Resolution on allocation of the company’s result
It was resolved, in accordance with the Board’s proposal, that no dividend is paid for the financial year 2021 and that available profits are carried forward.

Resolution on discharge from liability
It was resolved to discharge all members of the Board of Directors and the Chief Executive Officer from liability for the management of the company's affairs for the financial year 2021.

Determination of the number of Board members and auditors
It was resolved that the number of members of the Board of Directors shall be seven (7) and that one (1) registered auditing company be appointed as auditor.

Fees for the Board and for the auditors
It was resolved that the fees to the members of the Board of Directors shall be as follows:

  • SEK 550,000 to the Chairman of the Board and SEK 225,000 to each of the other Board members elected by the Annual General Meeting who are not employed by the company; and
  • SEK 60,000 to the Chairman of the Remuneration Committee and SEK 20,000 to each of the other members of the Remuneration Committee, and SEK 110,000 to the Chairman of the Audit Committee and SEK 30,000 to each of the other members of the Audit Committee.

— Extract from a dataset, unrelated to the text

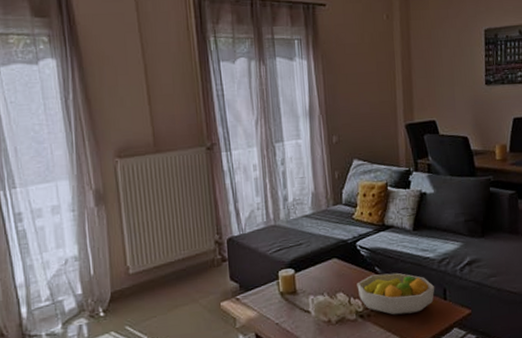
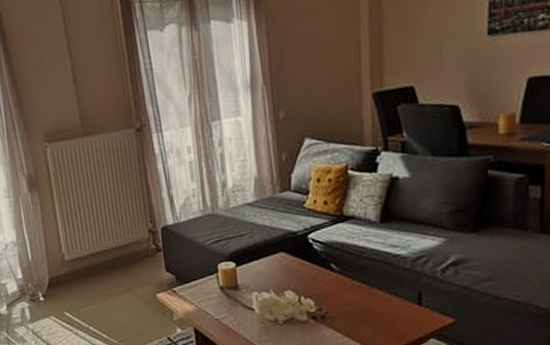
fruit bowl: present [357,273,435,315] -> none [308,271,407,319]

It was resolved that the auditor’s fees shall be paid as per approved invoice.

Election of Board of Directors and auditor
It was resolved to re-elect Per Lindberg, Marie Grönborg, Mario Houde, Ingar Jensen and Johan Karlsson as well as new election of Anna Alexandersson and Karl Bergman as members of the Board of Directors for the period until the end of the next Annual General Meeting. Per-Ola Baalerud and Pernilla Lundin had declined re-election. Per Lindberg was re-elected Chairman of the Board.

It was resolved to re-elect the registered auditing company KPMG AB as auditor for the period until the end of the next Annual General Meeting with Helena Nilsson as auditor in charge.

Resolution on issue authorization
It was resolved to authorize the Board of Directors to, during the period up until the next Annual General Meeting, on one or more occasions, resolve to issue shares, warrants and/or convertibles, with our without preferential rights for the shareholders, in the amount not exceeding ten (10) percent of the total number of shares in the company at the time when the authorization is used the first time, to be paid in cash, in kind and/or by way of set-off.

The purpose for the Board of Directors to resolve on issuances with deviation from the shareholders preferential rights in accordance with the above is primarily for the purpose to raise new capital to increase flexibility of the company and possibility to advance the development of the company’s business or in connection with acquisitions of companies.

Issuances of new shares, warrants or convertibles under the authorization shall be made on customary terms and conditions based on current market conditions. If the Board of Directors finds it suitable in order to enable delivery of shares in connection with an issuance as set out above, it may be made at a subscription price corresponding to the shares’ quota value.

Long-term incentive program for members of the Board of Directors
It was not resolved in accordance with Norvestor’s proposal to adopt a long-term incentive program for members of the Board of Directors. The proposal was supported by 85.48 percent of the votes represented at the Annual General Meeting, which means that the required majority of nine-tenths was not reached.